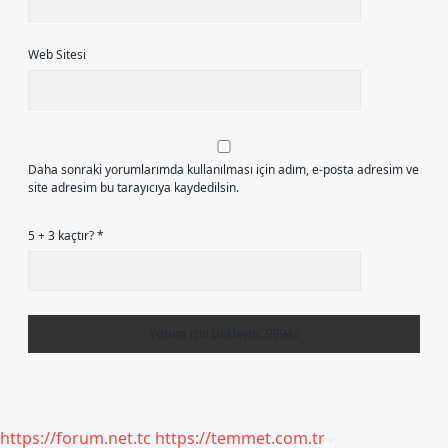
Web Sitesi
Daha sonraki yorumlarımda kullanılması için adım, e-posta adresim ve
site adresim bu tarayıcıya kaydedilsin.
5 + 3 kaçtır?
*
https://forum.net.tc
https://temmet.com.tr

··········

ASSIGNMENT: Could you give the lines above again word for word, leaving the pictures out?

OUTPUT BELOW:
Web Sitesi
Daha sonraki yorumlarımda kullanılması için adım, e-posta adresim ve
site adresim bu tarayıcıya kaydedilsin.
5 + 3 kaçtır?
*
https://forum.net.tc
https://temmet.com.tr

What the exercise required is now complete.